## Start

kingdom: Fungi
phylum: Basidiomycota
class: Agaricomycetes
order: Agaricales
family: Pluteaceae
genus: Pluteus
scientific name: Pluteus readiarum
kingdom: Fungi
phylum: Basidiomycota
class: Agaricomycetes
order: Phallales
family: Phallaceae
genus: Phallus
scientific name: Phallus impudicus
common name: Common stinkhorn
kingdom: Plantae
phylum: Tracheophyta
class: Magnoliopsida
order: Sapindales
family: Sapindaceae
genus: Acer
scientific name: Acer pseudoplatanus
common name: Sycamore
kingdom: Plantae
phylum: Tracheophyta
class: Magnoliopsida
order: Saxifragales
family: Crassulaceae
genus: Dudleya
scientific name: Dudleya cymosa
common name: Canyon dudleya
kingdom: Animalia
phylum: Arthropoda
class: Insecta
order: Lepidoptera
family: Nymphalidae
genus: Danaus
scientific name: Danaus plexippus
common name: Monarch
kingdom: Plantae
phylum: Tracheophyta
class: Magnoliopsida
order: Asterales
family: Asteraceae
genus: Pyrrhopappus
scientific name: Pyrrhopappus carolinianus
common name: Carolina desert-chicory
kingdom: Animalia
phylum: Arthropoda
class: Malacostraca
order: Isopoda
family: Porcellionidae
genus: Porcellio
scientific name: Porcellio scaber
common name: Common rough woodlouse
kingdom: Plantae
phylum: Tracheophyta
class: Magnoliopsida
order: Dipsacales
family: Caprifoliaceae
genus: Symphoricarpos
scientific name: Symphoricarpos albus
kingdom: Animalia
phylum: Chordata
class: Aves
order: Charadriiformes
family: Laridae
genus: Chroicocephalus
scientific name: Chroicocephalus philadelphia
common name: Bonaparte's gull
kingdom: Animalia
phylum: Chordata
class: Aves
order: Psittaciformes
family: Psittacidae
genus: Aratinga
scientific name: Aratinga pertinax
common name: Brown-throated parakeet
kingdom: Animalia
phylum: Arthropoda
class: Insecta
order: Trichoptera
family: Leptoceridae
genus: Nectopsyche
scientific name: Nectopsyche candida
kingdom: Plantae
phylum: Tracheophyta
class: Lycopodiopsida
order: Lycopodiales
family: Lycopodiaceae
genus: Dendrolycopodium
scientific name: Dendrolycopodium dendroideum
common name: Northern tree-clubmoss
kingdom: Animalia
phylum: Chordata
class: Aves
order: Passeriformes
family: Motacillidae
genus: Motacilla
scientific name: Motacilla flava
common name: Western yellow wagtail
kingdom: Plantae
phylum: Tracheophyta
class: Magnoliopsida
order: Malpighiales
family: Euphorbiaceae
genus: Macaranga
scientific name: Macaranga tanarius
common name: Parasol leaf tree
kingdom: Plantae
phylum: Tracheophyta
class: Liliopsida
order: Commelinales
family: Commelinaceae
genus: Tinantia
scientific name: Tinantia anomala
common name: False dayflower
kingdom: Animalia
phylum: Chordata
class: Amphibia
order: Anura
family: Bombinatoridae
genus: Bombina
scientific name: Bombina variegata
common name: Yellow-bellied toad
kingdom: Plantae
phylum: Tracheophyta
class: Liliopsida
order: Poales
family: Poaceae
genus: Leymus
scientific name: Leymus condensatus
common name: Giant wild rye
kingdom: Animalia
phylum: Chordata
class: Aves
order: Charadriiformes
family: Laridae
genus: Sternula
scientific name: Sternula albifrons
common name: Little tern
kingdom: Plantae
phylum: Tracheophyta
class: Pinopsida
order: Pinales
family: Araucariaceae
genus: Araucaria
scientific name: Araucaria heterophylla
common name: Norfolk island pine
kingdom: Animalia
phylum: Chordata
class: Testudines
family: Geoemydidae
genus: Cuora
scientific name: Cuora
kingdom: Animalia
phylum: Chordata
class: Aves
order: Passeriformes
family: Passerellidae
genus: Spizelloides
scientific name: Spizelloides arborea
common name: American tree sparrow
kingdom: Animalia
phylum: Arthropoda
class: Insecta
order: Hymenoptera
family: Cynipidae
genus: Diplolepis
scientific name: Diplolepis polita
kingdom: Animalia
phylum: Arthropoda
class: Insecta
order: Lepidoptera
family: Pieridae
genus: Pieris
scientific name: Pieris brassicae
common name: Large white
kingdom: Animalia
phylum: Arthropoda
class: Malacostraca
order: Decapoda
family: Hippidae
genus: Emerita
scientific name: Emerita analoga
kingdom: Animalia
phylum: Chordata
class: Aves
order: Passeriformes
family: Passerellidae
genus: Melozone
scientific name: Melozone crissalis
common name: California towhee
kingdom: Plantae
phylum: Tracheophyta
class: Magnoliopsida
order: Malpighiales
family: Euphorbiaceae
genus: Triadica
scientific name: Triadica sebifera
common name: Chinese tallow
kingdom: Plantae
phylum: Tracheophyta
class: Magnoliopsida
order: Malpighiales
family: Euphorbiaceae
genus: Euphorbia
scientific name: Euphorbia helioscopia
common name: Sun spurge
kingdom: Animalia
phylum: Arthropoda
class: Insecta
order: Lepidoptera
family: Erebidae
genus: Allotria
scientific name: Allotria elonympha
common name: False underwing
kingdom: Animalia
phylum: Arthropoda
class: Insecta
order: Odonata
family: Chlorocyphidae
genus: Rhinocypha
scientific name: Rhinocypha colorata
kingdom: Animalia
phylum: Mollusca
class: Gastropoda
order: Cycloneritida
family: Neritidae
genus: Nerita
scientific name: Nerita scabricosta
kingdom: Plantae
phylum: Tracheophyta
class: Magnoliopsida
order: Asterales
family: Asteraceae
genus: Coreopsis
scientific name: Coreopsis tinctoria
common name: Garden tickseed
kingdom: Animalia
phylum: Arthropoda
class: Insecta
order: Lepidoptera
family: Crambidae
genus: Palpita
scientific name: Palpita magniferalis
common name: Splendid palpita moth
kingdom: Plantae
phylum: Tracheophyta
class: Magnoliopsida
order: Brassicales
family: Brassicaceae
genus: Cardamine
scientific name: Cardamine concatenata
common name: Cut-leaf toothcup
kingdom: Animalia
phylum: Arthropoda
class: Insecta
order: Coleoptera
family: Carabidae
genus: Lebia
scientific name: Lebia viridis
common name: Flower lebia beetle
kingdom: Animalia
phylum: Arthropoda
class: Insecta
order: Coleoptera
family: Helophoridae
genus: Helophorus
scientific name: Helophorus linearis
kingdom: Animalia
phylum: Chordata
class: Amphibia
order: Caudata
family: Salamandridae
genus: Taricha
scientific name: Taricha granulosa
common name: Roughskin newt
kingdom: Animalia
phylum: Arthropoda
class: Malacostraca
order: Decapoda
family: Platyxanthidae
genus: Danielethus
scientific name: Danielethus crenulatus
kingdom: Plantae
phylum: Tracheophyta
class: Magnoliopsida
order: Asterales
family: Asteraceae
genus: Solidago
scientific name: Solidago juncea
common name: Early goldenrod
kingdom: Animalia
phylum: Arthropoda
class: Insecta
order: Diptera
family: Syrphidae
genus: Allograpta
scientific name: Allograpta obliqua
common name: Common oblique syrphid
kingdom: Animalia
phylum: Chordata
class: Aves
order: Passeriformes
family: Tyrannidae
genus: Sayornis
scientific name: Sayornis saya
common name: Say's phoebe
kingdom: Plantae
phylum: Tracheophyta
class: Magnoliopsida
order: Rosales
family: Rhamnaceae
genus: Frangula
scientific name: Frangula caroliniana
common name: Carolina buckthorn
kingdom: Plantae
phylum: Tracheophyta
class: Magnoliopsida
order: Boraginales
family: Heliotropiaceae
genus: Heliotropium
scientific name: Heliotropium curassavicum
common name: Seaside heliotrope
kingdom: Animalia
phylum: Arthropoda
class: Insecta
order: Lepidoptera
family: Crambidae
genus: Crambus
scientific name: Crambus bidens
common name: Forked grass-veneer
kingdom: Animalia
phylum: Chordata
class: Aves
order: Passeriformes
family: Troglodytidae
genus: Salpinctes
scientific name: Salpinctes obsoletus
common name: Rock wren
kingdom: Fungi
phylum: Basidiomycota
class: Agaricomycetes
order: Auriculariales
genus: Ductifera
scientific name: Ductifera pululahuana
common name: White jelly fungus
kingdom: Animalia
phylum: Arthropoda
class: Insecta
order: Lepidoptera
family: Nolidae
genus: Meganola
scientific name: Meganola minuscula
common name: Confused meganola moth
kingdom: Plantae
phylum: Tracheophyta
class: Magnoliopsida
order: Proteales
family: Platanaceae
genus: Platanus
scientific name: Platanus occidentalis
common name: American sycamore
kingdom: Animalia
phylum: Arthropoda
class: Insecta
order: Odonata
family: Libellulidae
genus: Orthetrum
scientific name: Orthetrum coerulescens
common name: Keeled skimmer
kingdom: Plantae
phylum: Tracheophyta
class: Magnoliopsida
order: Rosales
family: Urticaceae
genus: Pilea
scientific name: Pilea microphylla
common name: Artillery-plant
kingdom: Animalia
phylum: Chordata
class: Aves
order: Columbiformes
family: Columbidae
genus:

## End

> [Goal] Return the listing's lines without alteration, starting with its first line and continuing through the line that contains "order: Sapindales".

> [Written answer]
kingdom: Fungi
phylum: Basidiomycota
class: Agaricomycetes
order: Agaricales
family: Pluteaceae
genus: Pluteus
scientific name: Pluteus readiarum
kingdom: Fungi
phylum: Basidiomycota
class: Agaricomycetes
order: Phallales
family: Phallaceae
genus: Phallus
scientific name: Phallus impudicus
common name: Common stinkhorn
kingdom: Plantae
phylum: Tracheophyta
class: Magnoliopsida
order: Sapindales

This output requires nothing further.